Bölgesel Amatör Lig'in en büyük problemlerinden bir tanesi ve en önemlisi de futbolcular üzerinde bağlayıcılık olmaması. Resmi bir sözleşmenin yapılamadığı ligde, her şey karşılıklı güvene ve söze dayanıyor. Oyuncuların insafına kalan kulüplerin, futbolcular üzerinde hiç bir yaptırımı bulunmuyor. Sezon öncesi veya devre arası bir takım ile anlaşan futbolcu, canı istemezse veya daha yüksek veren bir takım bulursa başka takıma elini kolunu sallayarak gidebiliyor. Bazı art niyetli oyuncular, bu durumu bir nevi dolandırıcılığa çeviriyor. Bir takımla anlaşıp peşinatını alan oyuncu, aldığı parayı geri ödemeden başka takıma kaçabiliyor. Bunu iş edinip sezonda dört beş kulüp gezen oyuncular bile bulunuyor. Büyük umutlar bağlanarak, büyük paralarla alınan oyuncuların istediği gibi at koşturabilmesi kulüplere büyük sıkıntılar yaşatıyor. Öte yandan belirlenen hedeften uzaklaşan kulüpler de genel olarak futbolculara ödemeyi vaat ettiği ücretin tamamını ödemiyor. Resmi sözleşme uygulamasının olmaması kulüp için de futbolcular için büyün problemlere neden oluyor.

Lobisi güçlü olan gidiyor

Bölgesel Amatör Ligde mücadele eden takımlar arasında yaygın olan bir görüş de lobilerin olduğu varsayımı. Gerçekte böyle bir şey var mı; yoksa şehir efsanesi mi? Bal'da lobi olduğu bir gerçek. Bu kadar mücadelenin yaşandığı bir ligde, lobi çalışmaları, doğrudan veya psikolojik baskı uygulamaları kaçınılmaz hale geldi.
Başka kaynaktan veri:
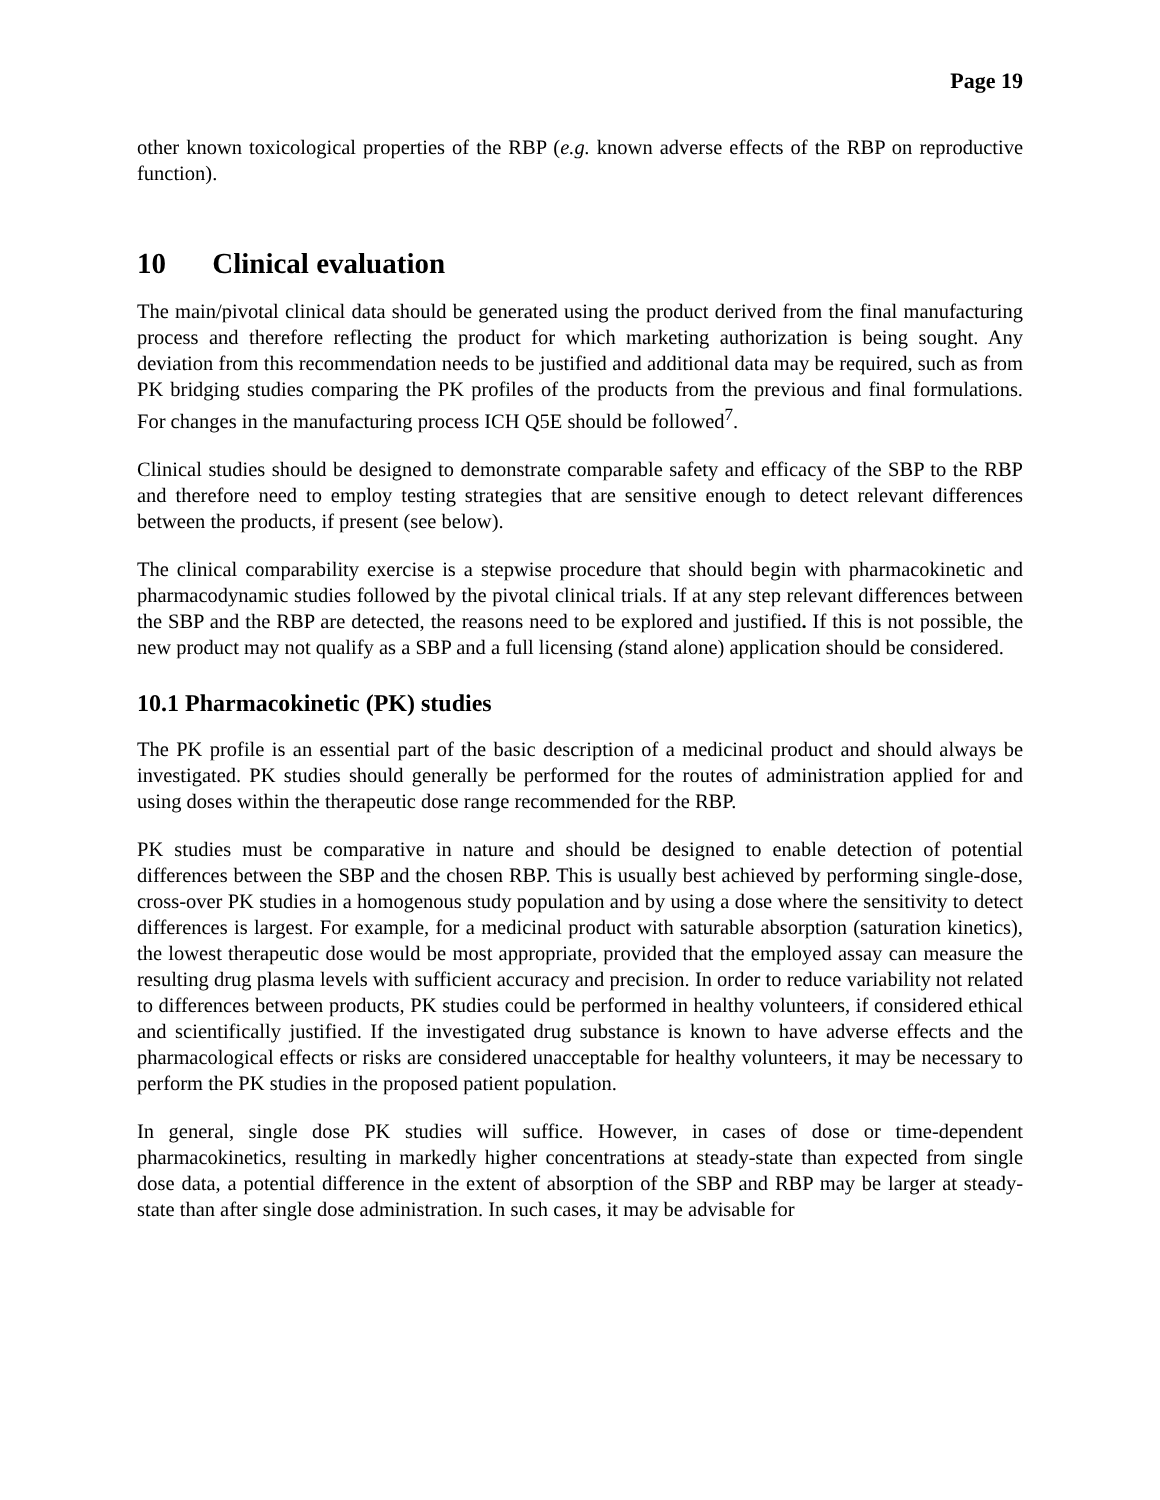Page 19
other known toxicological properties of the RBP (e.g. known adverse effects of the RBP on reproductive function).
10 Clinical evaluation
The main/pivotal clinical data should be generated using the product derived from the final manufacturing process and therefore reflecting the product for which marketing authorization is being sought. Any deviation from this recommendation needs to be justified and additional data may be required, such as from PK bridging studies comparing the PK profiles of the products from the previous and final formulations. For changes in the manufacturing process ICH Q5E should be followed<sup>7</sup>.
Clinical studies should be designed to demonstrate comparable safety and efficacy of the SBP to the RBP and therefore need to employ testing strategies that are sensitive enough to detect relevant differences between the products, if present (see below).
The clinical comparability exercise is a stepwise procedure that should begin with pharmacokinetic and pharmacodynamic studies followed by the pivotal clinical trials. If at any step relevant differences between the SBP and the RBP are detected, the reasons need to be explored and justified. If this is not possible, the new product may not qualify as a SBP and a full licensing (stand alone) application should be considered.
10.1 Pharmacokinetic (PK) studies
The PK profile is an essential part of the basic description of a medicinal product and should always be investigated. PK studies should generally be performed for the routes of administration applied for and using doses within the therapeutic dose range recommended for the RBP.
PK studies must be comparative in nature and should be designed to enable detection of potential differences between the SBP and the chosen RBP. This is usually best achieved by performing single-dose, cross-over PK studies in a homogenous study population and by using a dose where the sensitivity to detect differences is largest. For example, for a medicinal product with saturable absorption (saturation kinetics), the lowest therapeutic dose would be most appropriate, provided that the employed assay can measure the resulting drug plasma levels with sufficient accuracy and precision. In order to reduce variability not related to differences between products, PK studies could be performed in healthy volunteers, if considered ethical and scientifically justified. If the investigated drug substance is known to have adverse effects and the pharmacological effects or risks are considered unacceptable for healthy volunteers, it may be necessary to perform the PK studies in the proposed patient population.
In general, single dose PK studies will suffice. However, in cases of dose or time-dependent pharmacokinetics, resulting in markedly higher concentrations at steady-state than expected from single dose data, a potential difference in the extent of absorption of the SBP and RBP may be larger at steady-state than after single dose administration. In such cases, it may be advisable for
Spora, güçlü iş adamları, siyasetçiler, valiler ve kaymakamlar bile karışır duruma geldi. Günün şartlarında takımın kendi menfaati neyi gerektiriyorsa onun lobisi oluyor. Bunun bire bir örnekleri, sezon içinde birçok kez yaşandı. Herkesin hafızasını kısa bir şekilde yoklaması örnekleri hatırlamasına yardımcı olacaktır. Bu hatırlamalar bile her takımın kendi lobisi çerçevesinde olacaktır.

Statü can yakıyor

Bölgesel Amatör Lig statüsü öyle bir statü ki her takım kendi canının derdine düşüyor. Birçok takım sezona başlarken şampiyonluk parolasıyla başlıyorlar. Sezon başlayıp ilerleyen haftalarda şampiyonluktan kopan takımlar bu seferde kümede kalmak için yarışmaya başlıyor. Takımlar öncelikle son ikide kalmamak için mücadele ediyor. Son ikiden kurtulduktan sonra bu seferde il barajı mücadelesi başlıyor. İl barajını da geçtikten sonra gelecek sezon Bal’da mücadele etmeyi hak ediyor. İl barajını geçemeyen doğrudan yerel lige düşüyor. Ya da yerel ligden gelen takımla baraj (Play-Out) maçı oynuyor. Galip gelen Bal'da kalıyor. Mağlup olursan Bal’a veda ediyor. Şampiyonluğa oynayan takımlara gelince bu takımlarında büyük şikayetleri bulunuyor. Bir sezon boyunca birçok güçlükle sürdürdükleri şampiyonluk mücadelesini şampiyonlukla tamamladıkları zaman her şey bitmiyor. Bir de Play-Off maçları oynuyorlar. Bunca sıkıntının yaşandığı Bal liginde işin sonunun nereye varacağı merakla bekleniyor.